Tâche demandée a:
Selon le document source, quelle partie du Troisième Quatuor de Dohnányi est qualifiée de bijou trop peu couru ?

Document source:
Pédagogue, pianiste de première force, mais il faut bien l’admettre, Ernő Dohnányi aura été d’abord le grand compositeur du post–romantisme magyar. Sa musique de chambre foisonnante, immergée dans le folklore et dans les paysages hongrois et l’une des plus raffinées qui a vu le jour durant l’entre-deux-guerres : le Giocoso pastoral du Troisième Quatuor, avec son Finale de bal délicieusement ivre est un bijou trop peu couru.

Matériel d'exercice:
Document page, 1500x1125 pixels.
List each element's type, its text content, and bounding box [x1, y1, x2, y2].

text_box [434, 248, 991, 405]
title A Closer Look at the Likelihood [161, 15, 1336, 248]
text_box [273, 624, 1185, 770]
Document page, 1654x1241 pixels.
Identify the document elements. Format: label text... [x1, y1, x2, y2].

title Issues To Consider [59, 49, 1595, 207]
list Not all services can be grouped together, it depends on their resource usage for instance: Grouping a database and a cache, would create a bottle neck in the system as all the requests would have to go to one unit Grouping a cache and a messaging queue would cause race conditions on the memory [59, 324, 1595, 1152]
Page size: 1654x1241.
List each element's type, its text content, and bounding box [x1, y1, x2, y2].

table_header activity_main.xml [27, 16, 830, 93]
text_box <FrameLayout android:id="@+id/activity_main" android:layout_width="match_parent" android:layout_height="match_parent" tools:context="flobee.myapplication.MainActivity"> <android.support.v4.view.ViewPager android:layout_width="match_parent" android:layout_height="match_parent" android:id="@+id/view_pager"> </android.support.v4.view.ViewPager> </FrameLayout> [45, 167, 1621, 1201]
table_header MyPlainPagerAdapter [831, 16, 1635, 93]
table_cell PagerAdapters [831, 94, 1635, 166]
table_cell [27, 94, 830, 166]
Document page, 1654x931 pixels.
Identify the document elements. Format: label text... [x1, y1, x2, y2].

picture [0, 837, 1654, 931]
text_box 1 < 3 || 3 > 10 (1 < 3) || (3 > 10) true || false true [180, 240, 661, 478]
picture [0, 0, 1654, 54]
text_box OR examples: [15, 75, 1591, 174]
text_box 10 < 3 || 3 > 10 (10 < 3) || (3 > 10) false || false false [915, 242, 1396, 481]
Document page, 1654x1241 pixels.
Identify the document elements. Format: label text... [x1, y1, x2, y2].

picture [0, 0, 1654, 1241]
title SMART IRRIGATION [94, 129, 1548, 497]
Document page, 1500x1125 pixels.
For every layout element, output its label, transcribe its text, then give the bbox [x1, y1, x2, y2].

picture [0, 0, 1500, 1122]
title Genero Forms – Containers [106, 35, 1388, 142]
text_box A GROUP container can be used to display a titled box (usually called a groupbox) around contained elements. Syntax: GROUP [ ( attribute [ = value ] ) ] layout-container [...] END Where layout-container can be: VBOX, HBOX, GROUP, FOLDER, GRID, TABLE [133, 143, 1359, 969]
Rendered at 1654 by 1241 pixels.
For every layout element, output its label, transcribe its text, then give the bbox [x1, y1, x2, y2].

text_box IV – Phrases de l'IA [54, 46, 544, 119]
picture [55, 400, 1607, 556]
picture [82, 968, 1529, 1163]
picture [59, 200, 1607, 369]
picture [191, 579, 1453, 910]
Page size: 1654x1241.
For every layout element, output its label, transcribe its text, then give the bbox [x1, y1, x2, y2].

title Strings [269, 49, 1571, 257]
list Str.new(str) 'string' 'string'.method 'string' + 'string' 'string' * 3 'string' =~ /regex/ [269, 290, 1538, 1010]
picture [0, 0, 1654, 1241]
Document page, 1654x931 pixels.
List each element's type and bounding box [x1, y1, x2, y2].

Tâche demandée b:
Citez, s'il vous plaît, les lignes des enregistrements depuis leur début jusqu'à la ligne contenant « list Not all », bornes comprises.

Corrigé a:
Le Giocoso pastoral, avec son Finale de bal délicieusement ivre.

Corrigé b:
Document page, 1500x1125 pixels.
List each element's type, its text content, and bounding box [x1, y1, x2, y2].

text_box [434, 248, 991, 405]
title A Closer Look at the Likelihood [161, 15, 1336, 248]
text_box [273, 624, 1185, 770]
Document page, 1654x1241 pixels.
Identify the document elements. Format: label text... [x1, y1, x2, y2].

title Issues To Consider [59, 49, 1595, 207]
list Not all services can be grouped together, it depends on their resource usage for instance: Grouping a database and a cache, would create a bottle neck in the system as all the requests would have to go to one unit Grouping a cache and a messaging queue would cause race conditions on the memory [59, 324, 1595, 1152]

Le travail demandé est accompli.